* **Prompt**: Copy the entries below line for line, keeping every character unchanged.

* **Dataset entries**:
*** Begin section ***

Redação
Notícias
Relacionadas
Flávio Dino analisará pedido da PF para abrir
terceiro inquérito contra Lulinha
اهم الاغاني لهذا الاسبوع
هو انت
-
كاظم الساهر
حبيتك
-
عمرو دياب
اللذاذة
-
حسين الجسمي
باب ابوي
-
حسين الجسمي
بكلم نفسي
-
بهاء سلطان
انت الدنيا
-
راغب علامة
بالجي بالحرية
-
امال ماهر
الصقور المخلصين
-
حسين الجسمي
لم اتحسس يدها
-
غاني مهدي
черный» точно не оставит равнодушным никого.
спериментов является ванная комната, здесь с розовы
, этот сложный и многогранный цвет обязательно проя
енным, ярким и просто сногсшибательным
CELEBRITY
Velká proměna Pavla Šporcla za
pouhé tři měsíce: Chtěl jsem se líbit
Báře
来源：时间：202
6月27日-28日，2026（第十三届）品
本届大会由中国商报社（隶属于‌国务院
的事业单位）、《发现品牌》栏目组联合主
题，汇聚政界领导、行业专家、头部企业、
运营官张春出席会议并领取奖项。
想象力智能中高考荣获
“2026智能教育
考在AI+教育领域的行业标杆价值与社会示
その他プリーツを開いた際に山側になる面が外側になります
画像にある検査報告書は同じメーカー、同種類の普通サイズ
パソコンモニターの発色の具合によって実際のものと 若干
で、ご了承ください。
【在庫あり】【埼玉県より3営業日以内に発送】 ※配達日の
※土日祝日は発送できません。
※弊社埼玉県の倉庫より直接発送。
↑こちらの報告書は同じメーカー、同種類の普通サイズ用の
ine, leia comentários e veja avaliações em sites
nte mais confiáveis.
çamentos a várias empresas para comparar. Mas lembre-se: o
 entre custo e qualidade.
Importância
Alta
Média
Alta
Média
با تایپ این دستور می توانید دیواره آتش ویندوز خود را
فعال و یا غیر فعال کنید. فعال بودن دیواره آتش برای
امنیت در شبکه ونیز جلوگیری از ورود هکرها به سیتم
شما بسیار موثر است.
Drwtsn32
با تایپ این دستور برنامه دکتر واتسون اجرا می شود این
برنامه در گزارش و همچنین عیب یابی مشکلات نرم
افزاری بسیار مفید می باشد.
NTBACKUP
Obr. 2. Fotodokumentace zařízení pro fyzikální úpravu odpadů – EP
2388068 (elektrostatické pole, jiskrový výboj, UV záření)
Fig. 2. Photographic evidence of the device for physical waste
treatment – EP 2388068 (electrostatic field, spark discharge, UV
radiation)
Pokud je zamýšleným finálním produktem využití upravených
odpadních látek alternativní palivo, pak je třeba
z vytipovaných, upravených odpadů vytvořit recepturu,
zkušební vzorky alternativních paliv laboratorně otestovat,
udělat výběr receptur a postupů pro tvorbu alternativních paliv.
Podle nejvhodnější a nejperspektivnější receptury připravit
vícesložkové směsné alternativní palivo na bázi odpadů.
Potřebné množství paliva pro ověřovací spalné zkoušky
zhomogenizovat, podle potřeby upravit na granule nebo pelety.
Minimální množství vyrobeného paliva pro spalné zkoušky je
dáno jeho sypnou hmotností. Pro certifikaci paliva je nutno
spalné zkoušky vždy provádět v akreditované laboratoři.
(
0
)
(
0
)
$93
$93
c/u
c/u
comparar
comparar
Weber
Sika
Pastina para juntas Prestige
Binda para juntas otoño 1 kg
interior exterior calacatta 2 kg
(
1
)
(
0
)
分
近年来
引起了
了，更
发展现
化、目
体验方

*** End section ***

* **Reply to the task**:
Redação
Notícias
Relacionadas
Flávio Dino analisará pedido da PF para abrir
terceiro inquérito contra Lulinha
اهم الاغاني لهذا الاسبوع
هو انت
-
كاظم الساهر
حبيتك
-
عمرو دياب
اللذاذة
-
حسين الجسمي
باب ابوي
-
حسين الجسمي
بكلم نفسي
-
بهاء سلطان
انت الدنيا
-
راغب علامة
بالجي بالحرية
-
امال ماهر
الصقور المخلصين
-
حسين الجسمي
لم اتحسس يدها
-
غاني مهدي
черный» точно не оставит равнодушным никого.
спериментов является ванная комната, здесь с розовы
, этот сложный и многогранный цвет обязательно проя
енным, ярким и просто сногсшибательным
CELEBRITY
Velká proměna Pavla Šporcla za
pouhé tři měsíce: Chtěl jsem se líbit
Báře
来源：时间：202
6月27日-28日，2026（第十三届）品
本届大会由中国商报社（隶属于‌国务院
的事业单位）、《发现品牌》栏目组联合主
题，汇聚政界领导、行业专家、头部企业、
运营官张春出席会议并领取奖项。
想象力智能中高考荣获
“2026智能教育
考在AI+教育领域的行业标杆价值与社会示
その他プリーツを開いた際に山側になる面が外側になります
画像にある検査報告書は同じメーカー、同種類の普通サイズ
パソコンモニターの発色の具合によって実際のものと 若干
で、ご了承ください。
【在庫あり】【埼玉県より3営業日以内に発送】 ※配達日の
※土日祝日は発送できません。
※弊社埼玉県の倉庫より直接発送。
↑こちらの報告書は同じメーカー、同種類の普通サイズ用の
ine, leia comentários e veja avaliações em sites
nte mais confiáveis.
çamentos a várias empresas para comparar. Mas lembre-se: o
 entre custo e qualidade.
Importância
Alta
Média
Alta
Média
با تایپ این دستور می توانید دیواره آتش ویندوز خود را
فعال و یا غیر فعال کنید. فعال بودن دیواره آتش برای
امنیت در شبکه ونیز جلوگیری از ورود هکرها به سیتم
شما بسیار موثر است.
Drwtsn32
با تایپ این دستور برنامه دکتر واتسون اجرا می شود این
برنامه در گزارش و همچنین عیب یابی مشکلات نرم
افزاری بسیار مفید می باشد.
NTBACKUP
Obr. 2. Fotodokumentace zařízení pro fyzikální úpravu odpadů – EP
2388068 (elektrostatické pole, jiskrový výboj, UV záření)
Fig. 2. Photographic evidence of the device for physical waste
treatment – EP 2388068 (electrostatic field, spark discharge, UV
radiation)
Pokud je zamýšleným finálním produktem využití upravených
odpadních látek alternativní palivo, pak je třeba
z vytipovaných, upravených odpadů vytvořit recepturu,
zkušební vzorky alternativních paliv laboratorně otestovat,
udělat výběr receptur a postupů pro tvorbu alternativních paliv.
Podle nejvhodnější a nejperspektivnější receptury připravit
vícesložkové směsné alternativní palivo na bázi odpadů.
Potřebné množství paliva pro ověřovací spalné zkoušky
zhomogenizovat, podle potřeby upravit na granule nebo pelety.
Minimální množství vyrobeného paliva pro spalné zkoušky je
dáno jeho sypnou hmotností. Pro certifikaci paliva je nutno
spalné zkoušky vždy provádět v akreditované laboratoři.
(
0
)
(
0
)
$93
$93
c/u
c/u
comparar
comparar
Weber
Sika
Pastina para juntas Prestige
Binda para juntas otoño 1 kg
interior exterior calacatta 2 kg
(
1
)
(
0
)
分
近年来
引起了
了，更
发展现
化、目
体验方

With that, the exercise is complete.